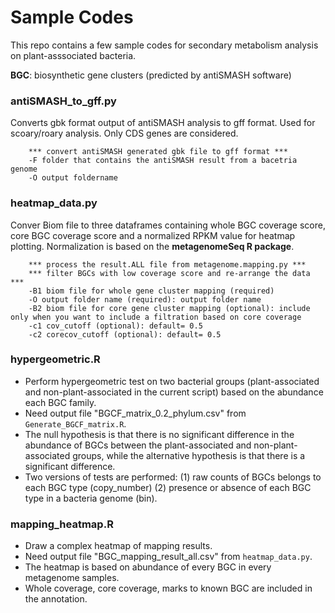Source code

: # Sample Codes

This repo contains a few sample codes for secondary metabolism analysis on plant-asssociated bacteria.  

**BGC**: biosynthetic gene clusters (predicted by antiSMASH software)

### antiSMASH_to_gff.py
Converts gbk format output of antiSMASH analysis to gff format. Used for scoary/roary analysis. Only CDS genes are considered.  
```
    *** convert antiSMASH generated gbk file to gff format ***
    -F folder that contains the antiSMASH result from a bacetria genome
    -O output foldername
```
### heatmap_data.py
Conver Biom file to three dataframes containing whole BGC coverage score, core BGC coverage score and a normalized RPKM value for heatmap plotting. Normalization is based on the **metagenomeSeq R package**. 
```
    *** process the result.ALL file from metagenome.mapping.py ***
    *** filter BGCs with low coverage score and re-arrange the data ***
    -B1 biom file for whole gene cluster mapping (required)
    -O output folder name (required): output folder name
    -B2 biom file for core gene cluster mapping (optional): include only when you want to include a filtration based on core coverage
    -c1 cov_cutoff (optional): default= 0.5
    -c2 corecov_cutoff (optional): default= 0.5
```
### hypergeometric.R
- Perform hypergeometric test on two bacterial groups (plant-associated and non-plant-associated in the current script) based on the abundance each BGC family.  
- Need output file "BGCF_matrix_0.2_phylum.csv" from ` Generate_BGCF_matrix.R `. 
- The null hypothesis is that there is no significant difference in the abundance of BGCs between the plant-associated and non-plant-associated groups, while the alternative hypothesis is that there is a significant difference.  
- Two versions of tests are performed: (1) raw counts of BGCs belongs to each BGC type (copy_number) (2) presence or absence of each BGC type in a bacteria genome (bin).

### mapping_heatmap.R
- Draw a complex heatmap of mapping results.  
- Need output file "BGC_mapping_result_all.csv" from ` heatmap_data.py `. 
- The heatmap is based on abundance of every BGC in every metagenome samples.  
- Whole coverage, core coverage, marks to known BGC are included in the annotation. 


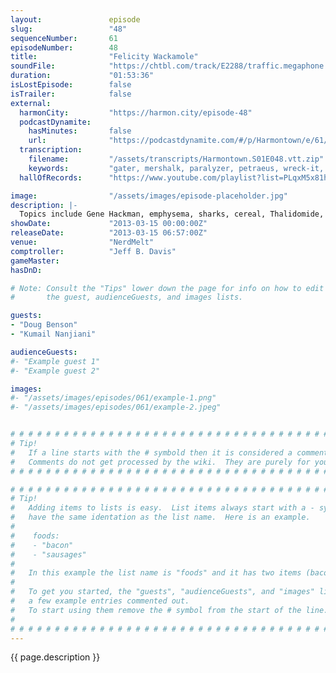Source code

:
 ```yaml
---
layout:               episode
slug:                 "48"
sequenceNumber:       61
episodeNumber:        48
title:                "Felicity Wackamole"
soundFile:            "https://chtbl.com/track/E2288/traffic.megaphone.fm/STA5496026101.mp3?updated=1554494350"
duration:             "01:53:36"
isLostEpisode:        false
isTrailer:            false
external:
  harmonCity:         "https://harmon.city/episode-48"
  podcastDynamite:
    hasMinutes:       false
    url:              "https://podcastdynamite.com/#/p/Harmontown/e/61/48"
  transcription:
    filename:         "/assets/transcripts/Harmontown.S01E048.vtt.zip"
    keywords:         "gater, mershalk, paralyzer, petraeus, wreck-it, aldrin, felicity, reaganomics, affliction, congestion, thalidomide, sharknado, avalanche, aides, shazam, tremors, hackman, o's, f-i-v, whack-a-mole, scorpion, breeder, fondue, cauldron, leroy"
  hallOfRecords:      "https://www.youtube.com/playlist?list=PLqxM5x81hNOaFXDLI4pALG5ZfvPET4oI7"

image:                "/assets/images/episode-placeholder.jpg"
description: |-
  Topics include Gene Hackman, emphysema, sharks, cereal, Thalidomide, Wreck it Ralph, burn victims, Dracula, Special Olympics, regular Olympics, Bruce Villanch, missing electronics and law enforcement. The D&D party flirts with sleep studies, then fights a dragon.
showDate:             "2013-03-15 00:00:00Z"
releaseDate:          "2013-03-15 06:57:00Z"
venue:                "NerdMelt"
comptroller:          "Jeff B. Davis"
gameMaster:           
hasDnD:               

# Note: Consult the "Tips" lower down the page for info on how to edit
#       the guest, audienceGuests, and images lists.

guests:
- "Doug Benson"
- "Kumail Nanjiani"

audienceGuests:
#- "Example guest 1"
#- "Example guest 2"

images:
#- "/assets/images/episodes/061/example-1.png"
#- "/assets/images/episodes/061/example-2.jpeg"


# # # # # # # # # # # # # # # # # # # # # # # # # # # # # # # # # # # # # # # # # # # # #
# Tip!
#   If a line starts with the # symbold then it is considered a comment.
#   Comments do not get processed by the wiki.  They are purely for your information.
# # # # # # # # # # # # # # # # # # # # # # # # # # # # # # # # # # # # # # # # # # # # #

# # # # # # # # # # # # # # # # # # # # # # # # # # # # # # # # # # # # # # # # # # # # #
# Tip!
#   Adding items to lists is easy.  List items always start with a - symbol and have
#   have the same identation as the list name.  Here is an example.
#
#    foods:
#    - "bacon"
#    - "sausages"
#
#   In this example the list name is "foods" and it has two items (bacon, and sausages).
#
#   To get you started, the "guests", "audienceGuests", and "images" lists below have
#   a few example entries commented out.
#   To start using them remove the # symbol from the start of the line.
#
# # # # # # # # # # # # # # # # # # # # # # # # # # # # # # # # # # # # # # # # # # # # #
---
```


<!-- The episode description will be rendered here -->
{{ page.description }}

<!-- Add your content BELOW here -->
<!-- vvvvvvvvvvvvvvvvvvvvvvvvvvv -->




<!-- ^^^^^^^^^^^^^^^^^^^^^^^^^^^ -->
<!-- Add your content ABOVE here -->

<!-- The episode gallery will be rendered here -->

* * *

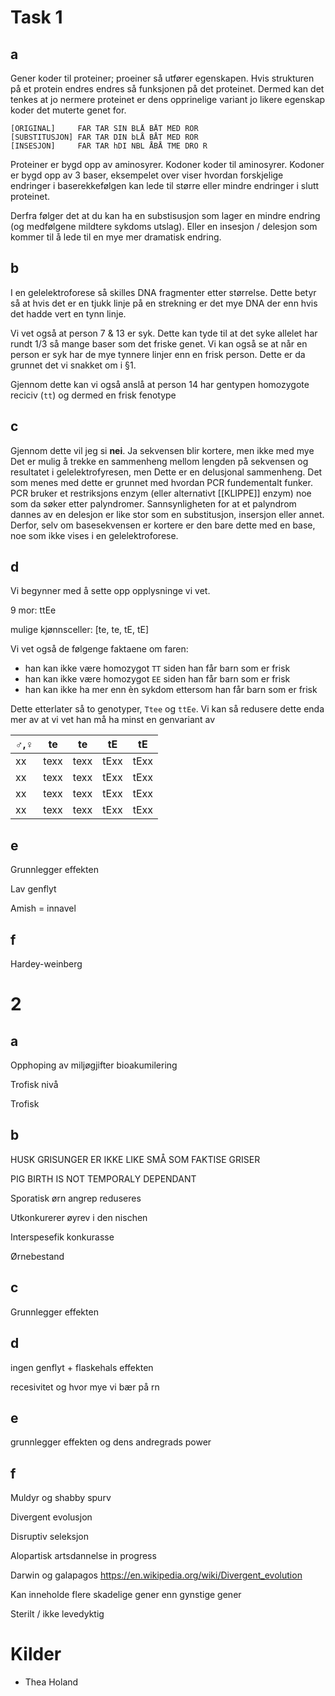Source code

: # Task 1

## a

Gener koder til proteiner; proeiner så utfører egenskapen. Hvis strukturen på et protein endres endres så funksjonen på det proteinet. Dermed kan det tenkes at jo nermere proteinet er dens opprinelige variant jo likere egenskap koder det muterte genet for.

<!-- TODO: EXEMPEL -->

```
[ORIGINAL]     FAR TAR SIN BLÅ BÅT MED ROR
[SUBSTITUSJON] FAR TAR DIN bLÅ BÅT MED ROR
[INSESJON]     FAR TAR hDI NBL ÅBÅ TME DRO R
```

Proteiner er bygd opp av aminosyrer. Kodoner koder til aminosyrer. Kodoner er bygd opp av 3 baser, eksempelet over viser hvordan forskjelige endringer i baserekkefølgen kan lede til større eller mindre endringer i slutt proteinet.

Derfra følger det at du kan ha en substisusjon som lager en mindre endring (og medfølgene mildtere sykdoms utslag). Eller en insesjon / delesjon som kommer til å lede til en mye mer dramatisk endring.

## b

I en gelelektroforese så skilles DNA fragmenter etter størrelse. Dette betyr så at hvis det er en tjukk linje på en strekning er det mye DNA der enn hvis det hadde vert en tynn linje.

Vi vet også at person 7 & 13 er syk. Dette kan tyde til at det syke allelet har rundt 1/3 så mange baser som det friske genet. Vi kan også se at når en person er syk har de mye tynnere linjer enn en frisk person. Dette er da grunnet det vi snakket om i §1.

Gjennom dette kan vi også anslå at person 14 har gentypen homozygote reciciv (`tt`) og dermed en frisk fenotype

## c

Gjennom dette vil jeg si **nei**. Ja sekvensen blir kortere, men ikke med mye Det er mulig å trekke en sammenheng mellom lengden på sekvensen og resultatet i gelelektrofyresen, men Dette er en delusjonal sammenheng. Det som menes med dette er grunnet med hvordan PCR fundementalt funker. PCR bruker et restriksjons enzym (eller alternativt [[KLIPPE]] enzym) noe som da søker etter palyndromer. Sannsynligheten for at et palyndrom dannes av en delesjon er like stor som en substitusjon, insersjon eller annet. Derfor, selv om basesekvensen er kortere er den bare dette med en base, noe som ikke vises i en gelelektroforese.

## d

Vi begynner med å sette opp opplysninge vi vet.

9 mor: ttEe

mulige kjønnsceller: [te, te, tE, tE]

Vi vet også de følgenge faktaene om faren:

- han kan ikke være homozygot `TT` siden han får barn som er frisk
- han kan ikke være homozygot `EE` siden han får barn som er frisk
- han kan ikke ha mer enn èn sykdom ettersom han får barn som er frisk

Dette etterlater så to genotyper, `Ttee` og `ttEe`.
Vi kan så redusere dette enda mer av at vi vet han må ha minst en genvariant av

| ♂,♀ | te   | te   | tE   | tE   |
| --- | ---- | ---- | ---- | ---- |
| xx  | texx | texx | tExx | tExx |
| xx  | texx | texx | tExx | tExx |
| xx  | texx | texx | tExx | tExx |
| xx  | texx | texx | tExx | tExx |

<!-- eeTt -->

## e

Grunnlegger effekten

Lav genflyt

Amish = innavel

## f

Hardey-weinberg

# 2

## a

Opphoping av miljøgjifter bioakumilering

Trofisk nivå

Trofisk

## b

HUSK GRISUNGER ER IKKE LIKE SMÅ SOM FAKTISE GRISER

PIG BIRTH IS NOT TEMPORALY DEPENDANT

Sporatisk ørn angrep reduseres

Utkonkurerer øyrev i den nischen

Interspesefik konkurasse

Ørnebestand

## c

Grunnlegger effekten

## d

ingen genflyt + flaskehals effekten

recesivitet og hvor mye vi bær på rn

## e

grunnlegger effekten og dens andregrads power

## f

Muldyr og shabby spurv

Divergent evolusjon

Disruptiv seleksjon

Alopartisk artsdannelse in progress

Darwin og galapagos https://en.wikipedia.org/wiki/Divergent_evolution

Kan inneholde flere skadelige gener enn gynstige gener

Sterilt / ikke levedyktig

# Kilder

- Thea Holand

■ What you are asked to do
Only the lines above from the one with "Gjennom dette kan" up to and including the one with "Dette etterlater så" should be repeated, exactly as written.

■ Result of the task
Gjennom dette kan vi også anslå at person 14 har gentypen homozygote reciciv (`tt`) og dermed en frisk fenotype

## c

Gjennom dette vil jeg si **nei**. Ja sekvensen blir kortere, men ikke med mye Det er mulig å trekke en sammenheng mellom lengden på sekvensen og resultatet i gelelektrofyresen, men Dette er en delusjonal sammenheng. Det som menes med dette er grunnet med hvordan PCR fundementalt funker. PCR bruker et restriksjons enzym (eller alternativt [[KLIPPE]] enzym) noe som da søker etter palyndromer. Sannsynligheten for at et palyndrom dannes av en delesjon er like stor som en substitusjon, insersjon eller annet. Derfor, selv om basesekvensen er kortere er den bare dette med en base, noe som ikke vises i en gelelektroforese.

## d

Vi begynner med å sette opp opplysninge vi vet.

9 mor: ttEe

mulige kjønnsceller: [te, te, tE, tE]

Vi vet også de følgenge faktaene om faren:

- han kan ikke være homozygot `TT` siden han får barn som er frisk
- han kan ikke være homozygot `EE` siden han får barn som er frisk
- han kan ikke ha mer enn èn sykdom ettersom han får barn som er frisk

Dette etterlater så to genotyper, `Ttee` og `ttEe`.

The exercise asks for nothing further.